:: Task details ::
Copy out each of the following lines word for word, without changing anything.

== Material for the task

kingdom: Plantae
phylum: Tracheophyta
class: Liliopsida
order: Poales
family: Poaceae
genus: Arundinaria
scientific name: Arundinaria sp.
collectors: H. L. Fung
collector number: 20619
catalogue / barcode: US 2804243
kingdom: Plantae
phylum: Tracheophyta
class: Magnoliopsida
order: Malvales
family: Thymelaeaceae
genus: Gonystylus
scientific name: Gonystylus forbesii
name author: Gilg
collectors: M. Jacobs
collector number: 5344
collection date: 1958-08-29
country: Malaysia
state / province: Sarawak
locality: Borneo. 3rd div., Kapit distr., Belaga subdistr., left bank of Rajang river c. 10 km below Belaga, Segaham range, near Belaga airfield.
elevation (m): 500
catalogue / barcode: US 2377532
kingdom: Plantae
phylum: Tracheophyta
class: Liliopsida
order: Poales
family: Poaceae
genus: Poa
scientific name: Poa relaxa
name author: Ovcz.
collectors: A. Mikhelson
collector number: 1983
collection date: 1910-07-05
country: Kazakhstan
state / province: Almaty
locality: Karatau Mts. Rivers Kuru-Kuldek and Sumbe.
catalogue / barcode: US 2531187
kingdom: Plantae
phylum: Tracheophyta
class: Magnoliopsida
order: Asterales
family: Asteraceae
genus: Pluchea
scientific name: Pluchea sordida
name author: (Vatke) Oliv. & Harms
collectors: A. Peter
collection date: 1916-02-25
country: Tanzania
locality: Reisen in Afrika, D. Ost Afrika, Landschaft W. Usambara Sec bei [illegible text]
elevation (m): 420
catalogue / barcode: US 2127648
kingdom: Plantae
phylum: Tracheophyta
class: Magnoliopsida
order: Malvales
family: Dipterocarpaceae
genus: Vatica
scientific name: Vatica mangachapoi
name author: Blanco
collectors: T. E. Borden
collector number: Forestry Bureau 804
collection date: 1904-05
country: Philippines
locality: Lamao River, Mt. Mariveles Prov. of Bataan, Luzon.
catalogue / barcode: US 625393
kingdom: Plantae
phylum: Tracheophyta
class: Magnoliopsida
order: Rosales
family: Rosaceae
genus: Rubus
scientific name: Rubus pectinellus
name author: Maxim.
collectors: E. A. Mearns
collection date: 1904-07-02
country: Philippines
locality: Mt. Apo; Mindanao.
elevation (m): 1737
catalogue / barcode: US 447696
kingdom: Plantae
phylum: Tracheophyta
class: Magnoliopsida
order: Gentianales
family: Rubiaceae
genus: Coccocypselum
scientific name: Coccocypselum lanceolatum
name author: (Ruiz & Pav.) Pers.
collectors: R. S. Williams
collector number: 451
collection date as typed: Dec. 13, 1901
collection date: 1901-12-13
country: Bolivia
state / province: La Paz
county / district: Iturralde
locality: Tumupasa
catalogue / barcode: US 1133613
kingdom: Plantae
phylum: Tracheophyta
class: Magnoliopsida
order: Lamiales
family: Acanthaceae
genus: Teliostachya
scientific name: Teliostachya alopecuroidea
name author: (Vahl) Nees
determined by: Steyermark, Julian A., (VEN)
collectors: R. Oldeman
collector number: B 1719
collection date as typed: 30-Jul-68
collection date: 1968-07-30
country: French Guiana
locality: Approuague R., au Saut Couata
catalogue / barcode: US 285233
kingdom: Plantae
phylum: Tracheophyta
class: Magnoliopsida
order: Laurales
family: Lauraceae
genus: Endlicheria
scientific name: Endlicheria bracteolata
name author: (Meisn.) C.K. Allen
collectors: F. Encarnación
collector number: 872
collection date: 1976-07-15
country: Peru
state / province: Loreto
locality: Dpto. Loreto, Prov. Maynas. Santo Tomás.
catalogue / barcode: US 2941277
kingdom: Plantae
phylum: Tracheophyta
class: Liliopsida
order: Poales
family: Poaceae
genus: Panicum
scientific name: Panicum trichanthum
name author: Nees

====

:: Reply ::
kingdom: Plantae
phylum: Tracheophyta
class: Liliopsida
order: Poales
family: Poaceae
genus: Arundinaria
scientific name: Arundinaria sp.
collectors: H. L. Fung
collector number: 20619
catalogue / barcode: US 2804243
kingdom: Plantae
phylum: Tracheophyta
class: Magnoliopsida
order: Malvales
family: Thymelaeaceae
genus: Gonystylus
scientific name: Gonystylus forbesii
name author: Gilg
collectors: M. Jacobs
collector number: 5344
collection date: 1958-08-29
country: Malaysia
state / province: Sarawak
locality: Borneo. 3rd div., Kapit distr., Belaga subdistr., left bank of Rajang river c. 10 km below Belaga, Segaham range, near Belaga airfield.
elevation (m): 500
catalogue / barcode: US 2377532
kingdom: Plantae
phylum: Tracheophyta
class: Liliopsida
order: Poales
family: Poaceae
genus: Poa
scientific name: Poa relaxa
name author: Ovcz.
collectors: A. Mikhelson
collector number: 1983
collection date: 1910-07-05
country: Kazakhstan
state / province: Almaty
locality: Karatau Mts. Rivers Kuru-Kuldek and Sumbe.
catalogue / barcode: US 2531187
kingdom: Plantae
phylum: Tracheophyta
class: Magnoliopsida
order: Asterales
family: Asteraceae
genus: Pluchea
scientific name: Pluchea sordida
name author: (Vatke) Oliv. & Harms
collectors: A. Peter
collection date: 1916-02-25
country: Tanzania
locality: Reisen in Afrika, D. Ost Afrika, Landschaft W. Usambara Sec bei [illegible text]
elevation (m): 420
catalogue / barcode: US 2127648
kingdom: Plantae
phylum: Tracheophyta
class: Magnoliopsida
order: Malvales
family: Dipterocarpaceae
genus: Vatica
scientific name: Vatica mangachapoi
name author: Blanco
collectors: T. E. Borden
collector number: Forestry Bureau 804
collection date: 1904-05
country: Philippines
locality: Lamao River, Mt. Mariveles Prov. of Bataan, Luzon.
catalogue / barcode: US 625393
kingdom: Plantae
phylum: Tracheophyta
class: Magnoliopsida
order: Rosales
family: Rosaceae
genus: Rubus
scientific name: Rubus pectinellus
name author: Maxim.
collectors: E. A. Mearns
collection date: 1904-07-02
country: Philippines
locality: Mt. Apo; Mindanao.
elevation (m): 1737
catalogue / barcode: US 447696
kingdom: Plantae
phylum: Tracheophyta
class: Magnoliopsida
order: Gentianales
family: Rubiaceae
genus: Coccocypselum
scientific name: Coccocypselum lanceolatum
name author: (Ruiz & Pav.) Pers.
collectors: R. S. Williams
collector number: 451
collection date as typed: Dec. 13, 1901
collection date: 1901-12-13
country: Bolivia
state / province: La Paz
county / district: Iturralde
locality: Tumupasa
catalogue / barcode: US 1133613
kingdom: Plantae
phylum: Tracheophyta
class: Magnoliopsida
order: Lamiales
family: Acanthaceae
genus: Teliostachya
scientific name: Teliostachya alopecuroidea
name author: (Vahl) Nees
determined by: Steyermark, Julian A., (VEN)
collectors: R. Oldeman
collector number: B 1719
collection date as typed: 30-Jul-68
collection date: 1968-07-30
country: French Guiana
locality: Approuague R., au Saut Couata
catalogue / barcode: US 285233
kingdom: Plantae
phylum: Tracheophyta
class: Magnoliopsida
order: Laurales
family: Lauraceae
genus: Endlicheria
scientific name: Endlicheria bracteolata
name author: (Meisn.) C.K. Allen
collectors: F. Encarnación
collector number: 872
collection date: 1976-07-15
country: Peru
state / province: Loreto
locality: Dpto. Loreto, Prov. Maynas. Santo Tomás.
catalogue / barcode: US 2941277
kingdom: Plantae
phylum: Tracheophyta
class: Liliopsida
order: Poales
family: Poaceae
genus: Panicum
scientific name: Panicum trichanthum
name author: Nees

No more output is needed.